A decisão justa está para lá do saber que a suportaria. Ela é um salto de fé.
Para além do saber e dos critérios da dogmática, urge decidir. A decisão age “na
noite do não-saber e da não-regra”72, os quais não são o mesmo que ausência de regra e
de saber. Estes últimos devem estar sempre presentes na decisão, contudo a justiça
demanda que re-inventemos, que re-instituamos as regras pelas quais decidimos e tal
movimento não é antecedido por qualquer saber ou garantia.73
Perspectivada a justiça como um excesso ou transbordamento relativamente ao
direito, ela não deverá ser descurada sob pena de ser tomada pelo cálculo mais
pernicioso.74
Será esse o “problema” da interpretação, se a entendermos como (re)apropriação
da justiça que, negligenciada, sucumbirá à calculabilidade perversa.
É preciso calcular bem, mesmo que o risco de tal não acontecer faça parte da
loucura da decisão. Não é possível protegermo-nos absolutamente do perigo de um
“mau cálculo”, sob pena de asfixiarmos a voz que apela incessantemente à justiça.75
O instituído precisa sempre de ser reinterpretado. O cálculo anteriormente
efectuado precisa ser recalculado.
As aporias da justiça abrem para a desconstrução, para a realização da justiça no
mundo.
Derrida é pois o “libertador” da justiça, a qual identifica à desconstrução. É
urgente ultrapassar a ilusão redutora da justiça ao direito.
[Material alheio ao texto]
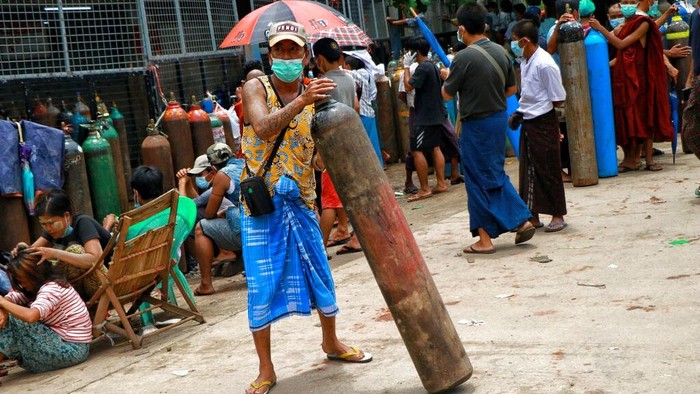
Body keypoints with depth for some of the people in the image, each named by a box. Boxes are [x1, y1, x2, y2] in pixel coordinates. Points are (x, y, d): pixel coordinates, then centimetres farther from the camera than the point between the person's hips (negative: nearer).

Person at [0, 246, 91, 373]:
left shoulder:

O mundo contemporâneo coloca-nos constantemente novos desafios. Urge
desconstruir, pois só assim poderemos construir um (im)possível mundo novo.
(Im)possível porque, envolvido num exigente apelo à perfectibilidade, clamamos hoje,
mais que nunca, por uma resposta responsável… por uma resposta radicalmente justa!
71 Ibidem, p. 43. 72 Ibidem, p. 44. 73 Cf. ibidem, p. 44. 74 Cf. ibidem, p. 46. 75 Cf. ibidem, p. 46.